Anschlag in Berlin: Berliner Politiker erinnern sich an den 19. Dezember 2016

Die Senatoren der rot-rot-grünen Regierung waren erst kurz im Amt, als sie sich am Anschlagsort trafen – noch heute sind sie aufgewühlt.

Von Sabine Beikler

Es war eine unwirkliche Szenerie am Abend des 19. Dezember 2016 auf dem Breitscheidplatz. Gespenstige Stille lag über dem vom blauen Licht der Einsatzfahrzeuge angestrahlten, abgesperrten Bereich auf dem Weihnachtsmarkt. Polizeibeamte, Feuerwehrleute und Notfallmediziner arbeiteten ruhig und professionell, um die Opfer des Terroranschlags zu versorgen.

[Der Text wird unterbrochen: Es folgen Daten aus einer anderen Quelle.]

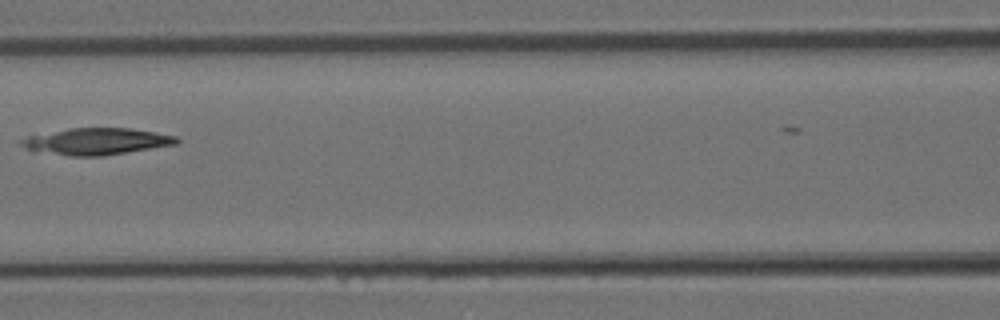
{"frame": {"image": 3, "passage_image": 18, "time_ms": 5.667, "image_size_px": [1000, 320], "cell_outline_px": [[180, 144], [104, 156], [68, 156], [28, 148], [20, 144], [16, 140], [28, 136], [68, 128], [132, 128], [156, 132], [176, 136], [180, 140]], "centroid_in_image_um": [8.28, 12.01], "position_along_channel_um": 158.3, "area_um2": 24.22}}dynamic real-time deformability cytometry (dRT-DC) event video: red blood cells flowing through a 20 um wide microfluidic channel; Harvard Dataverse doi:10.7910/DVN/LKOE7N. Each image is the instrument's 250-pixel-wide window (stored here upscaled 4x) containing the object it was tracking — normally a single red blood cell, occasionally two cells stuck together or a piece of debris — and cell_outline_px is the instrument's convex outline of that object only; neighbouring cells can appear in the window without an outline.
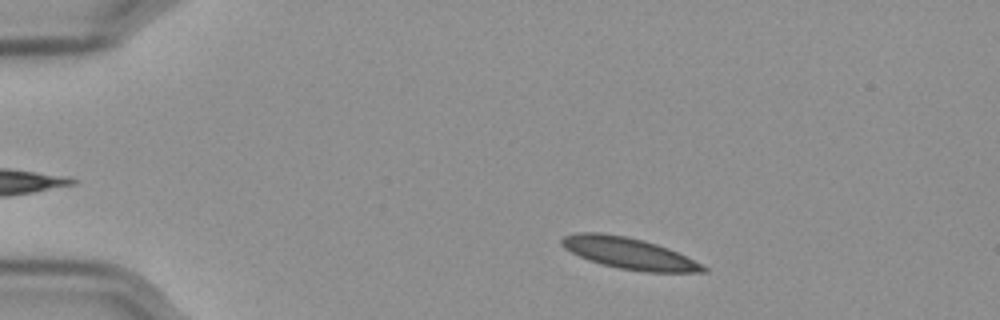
{"species": "Egyptian fruit bat (a non-hibernating species)", "species_latin": "Rousettus aegyptiacus", "temperature_condition": "cold", "stored_images_in_passage": 53, "camera_frame_rate_fps": 3000, "um_per_image_px": 0.085, "frame": {"image": 1, "passage_image": 6, "time_ms": 1.667, "image_size_px": [1000, 320], "cell_outline_px": [[708, 272], [644, 272], [620, 268], [600, 264], [588, 260], [564, 248], [560, 244], [560, 240], [564, 236], [576, 232], [600, 232], [628, 236], [644, 240], [668, 248], [708, 268]], "centroid_in_image_um": [53.4, 21.52], "position_along_channel_um": 31.6, "area_um2": 25.78}}
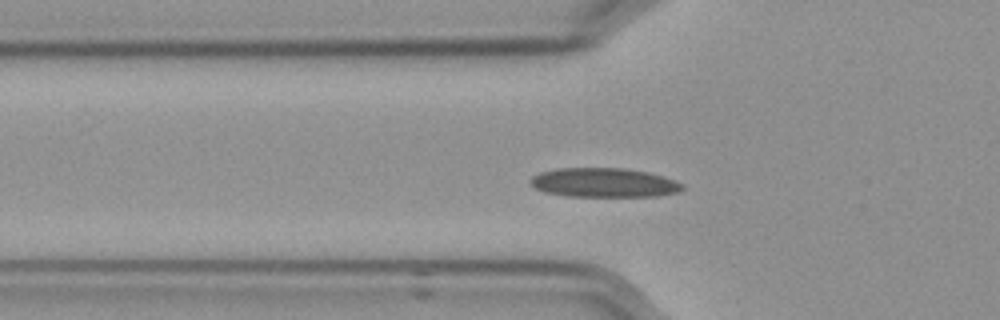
{"frame": {"image": 2, "passage_image": 15, "time_ms": 4.667, "image_size_px": [1000, 320], "cell_outline_px": [[684, 188], [680, 192], [656, 196], [568, 196], [544, 192], [528, 184], [528, 180], [532, 176], [540, 172], [560, 168], [624, 168], [648, 172], [684, 184]], "centroid_in_image_um": [51.3, 15.52], "position_along_channel_um": 74.5, "area_um2": 25.89}}
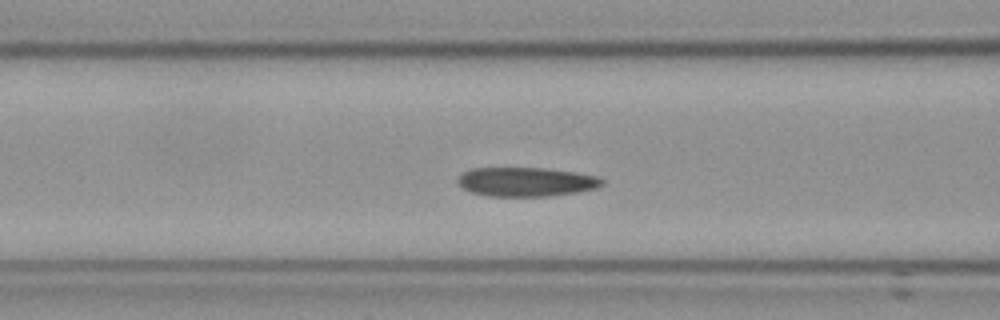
{"frame": {"image": 3, "passage_image": 19, "time_ms": 6.0, "image_size_px": [1000, 320], "cell_outline_px": [[604, 184], [596, 188], [576, 192], [548, 196], [488, 196], [472, 192], [460, 188], [456, 180], [460, 172], [472, 168], [544, 168], [576, 172], [596, 176], [604, 180]], "centroid_in_image_um": [44.66, 15.45], "position_along_channel_um": 121.9, "area_um2": 24.68}, "authors_computed_cell_mechanics": {"area_um2": 24.4494, "velocity_mm_per_s": 3.5367, "shape_relaxation_time_tau1_ms": null, "shape_relaxation_time_tau2_ms": 9.9287, "deformation_change_tau1": null, "deformation_change_tau2": 0.1021}}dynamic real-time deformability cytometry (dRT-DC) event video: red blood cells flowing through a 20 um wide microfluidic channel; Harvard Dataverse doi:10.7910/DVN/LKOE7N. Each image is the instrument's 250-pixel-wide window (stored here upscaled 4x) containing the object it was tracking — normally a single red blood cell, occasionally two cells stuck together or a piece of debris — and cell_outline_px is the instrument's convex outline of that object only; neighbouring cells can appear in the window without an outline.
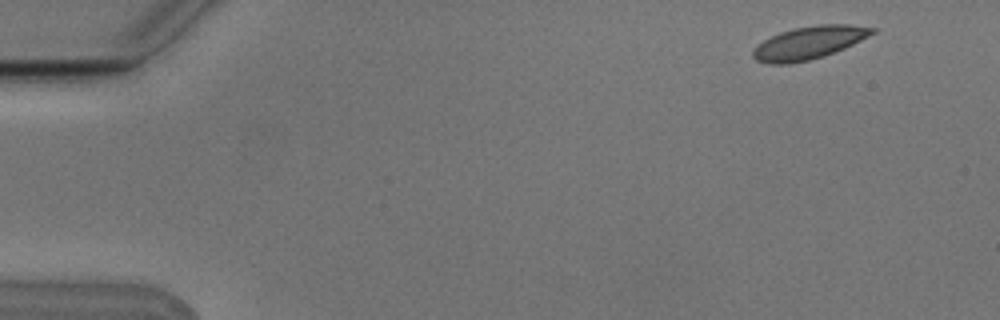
{"species": "Egyptian fruit bat (a non-hibernating species)", "species_latin": "Rousettus aegyptiacus", "temperature_condition": "cold", "stored_images_in_passage": 10, "camera_frame_rate_fps": 3000, "um_per_image_px": 0.085, "animal": {"sex": "male"}, "frame": {"image": 1, "passage_image": 1, "time_ms": 0.0, "image_size_px": [1000, 320], "cell_outline_px": [[876, 32], [844, 48], [824, 56], [808, 60], [788, 64], [768, 64], [756, 60], [752, 56], [752, 52], [764, 40], [780, 32], [792, 28], [820, 24], [852, 24], [876, 28]], "centroid_in_image_um": [68.77, 3.63], "position_along_channel_um": 16.2, "area_um2": 22.66}}
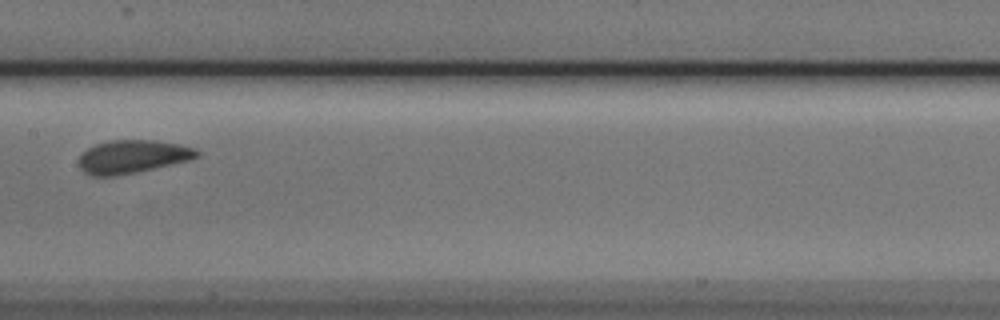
{"frame": {"image": 2, "passage_image": 7, "time_ms": 2.0, "image_size_px": [1000, 320], "cell_outline_px": [[200, 156], [188, 160], [136, 172], [116, 176], [92, 176], [84, 172], [80, 168], [80, 156], [88, 148], [96, 144], [112, 140], [156, 140], [196, 148], [200, 152]], "centroid_in_image_um": [11.27, 13.31], "position_along_channel_um": 196.1, "area_um2": 22.6}}
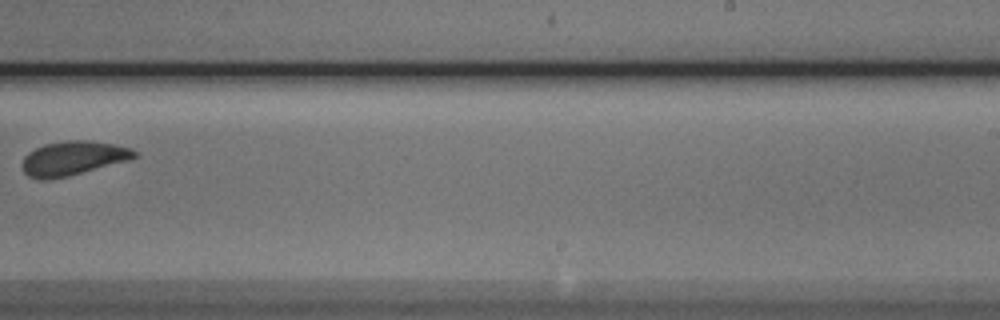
{"frame": {"image": 3, "passage_image": 9, "time_ms": 2.667, "image_size_px": [1000, 320], "cell_outline_px": [[136, 156], [128, 160], [68, 176], [48, 180], [40, 180], [28, 176], [24, 172], [24, 156], [28, 152], [44, 144], [64, 140], [88, 140], [112, 144], [128, 148], [136, 152]], "centroid_in_image_um": [6.16, 13.45], "position_along_channel_um": 282.8, "area_um2": 22.02}}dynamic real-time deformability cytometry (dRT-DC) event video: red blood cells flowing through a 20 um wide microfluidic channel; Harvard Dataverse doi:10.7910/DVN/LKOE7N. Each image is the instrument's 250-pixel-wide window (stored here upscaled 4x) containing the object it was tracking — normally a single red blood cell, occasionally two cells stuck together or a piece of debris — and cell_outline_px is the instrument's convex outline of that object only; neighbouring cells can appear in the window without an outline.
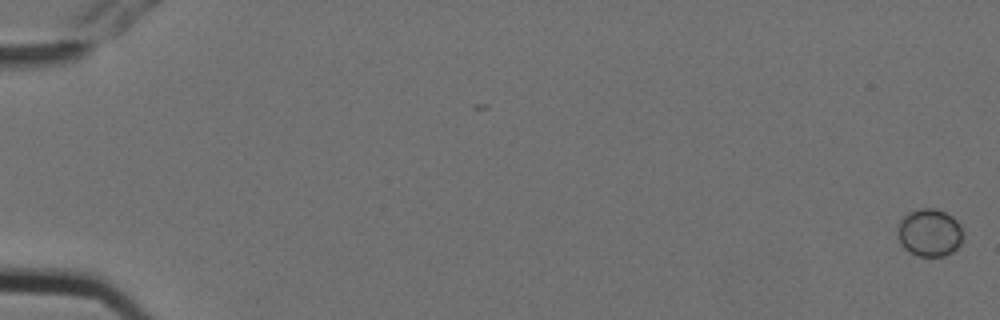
{"species": "Egyptian fruit bat (a non-hibernating species)", "species_latin": "Rousettus aegyptiacus", "temperature_condition": "cold", "stored_images_in_passage": 9, "camera_frame_rate_fps": 3000, "um_per_image_px": 0.085, "animal": {"sex": "female"}, "frame": {"image": 1, "passage_image": 1, "time_ms": 0.0, "image_size_px": [1000, 320], "cell_outline_px": [[964, 236], [960, 244], [952, 252], [944, 256], [920, 256], [908, 252], [900, 244], [896, 232], [896, 228], [900, 220], [908, 212], [920, 208], [936, 208], [952, 216], [960, 224]], "centroid_in_image_um": [78.99, 19.77], "position_along_channel_um": 6.0, "area_um2": 18.5}}
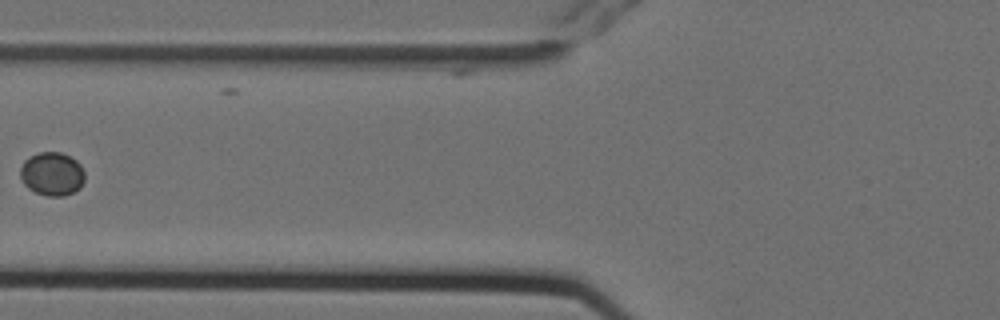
{"frame": {"image": 2, "passage_image": 8, "time_ms": 2.333, "image_size_px": [1000, 320], "cell_outline_px": [[84, 180], [80, 188], [64, 196], [48, 196], [36, 192], [28, 188], [20, 180], [20, 168], [24, 160], [28, 156], [40, 152], [60, 152], [76, 160], [80, 164], [84, 172]], "centroid_in_image_um": [4.4, 14.77], "position_along_channel_um": 121.4, "area_um2": 16.42}}
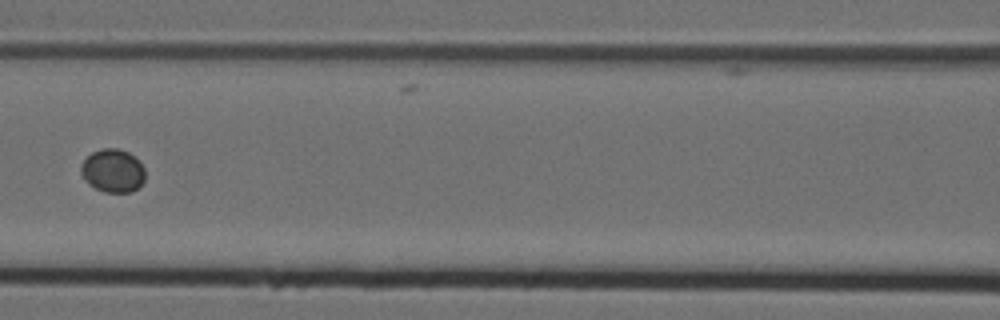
{"frame": {"image": 3, "passage_image": 9, "time_ms": 2.667, "image_size_px": [1000, 320], "cell_outline_px": [[144, 180], [140, 188], [132, 192], [104, 192], [88, 184], [84, 180], [80, 172], [80, 164], [92, 152], [104, 148], [116, 148], [128, 152], [144, 168]], "centroid_in_image_um": [9.57, 14.53], "position_along_channel_um": 157.0, "area_um2": 16.18}}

Von diesen Eindrücken erzählen alle Politiker, die an dem Abend am Breitscheidplatz waren. „Diese Bilder werde ich nicht mehr vergessen“, sagt Grünen-Wirtschaftssenatorin Ramona Pop. Und für FDP-Fraktionschef Sebastian Czaja hätte dieser kalte Winterabend noch ganz anders ausgehen können.

Schicksalhafte Zufälle

Zum Zeitpunkt des Attentats um 20.02 Uhr saß Michael Müller bei einem Gespräch in einem Kreuzberger Restaurant am Mehringdamm. Der Regierende Bürgermeister erhielt kurz danach SMS und Anrufe. Er brach das Gespräch ab, seine Sicherheitsbeamten holten ihn ab und fuhren zügig Richtung Breitscheidplatz.

Der neue rot-rot-grüne Senat war am 8. Dezember vereidigt worden. Ganze elf Tage bekleidete damals Andreas Geisel als Innensenator sein Amt. Der SPD-Politiker traf sich an diesem Abend mit Innenpolitikern im Restaurant „Zur letzten Instanz“ unweit der Innenverwaltung, als auch er diverse Nachrichten mit dem Inhalt erhielt, dass etwas am Breitscheidplatz passiert sei, das nicht mehr als Unfall deklariert werden könne. Der Innensenator, der wie Müller ständigen Personenschutz vom Landeskriminalamt hat, wurde von den Sicherheitsleuten abgeholt und zum Breitscheidplatz gefahren. Da hatte Geisel schon mit Müller telefoniert.

Die Berliner Grünen hatten an diesem Abend eine Parteiratssitzung in der Landesgeschäftsstelle. Wirtschaftssenatorin und Bürgermeisterin Ramona Pop erhielt Twitter-Nachrichten und dann einen Anruf des Regierenden. „Es deutete sich an, dass das kein Unfall war“, erzählt Pop. Auch sie brach auf und fuhr los.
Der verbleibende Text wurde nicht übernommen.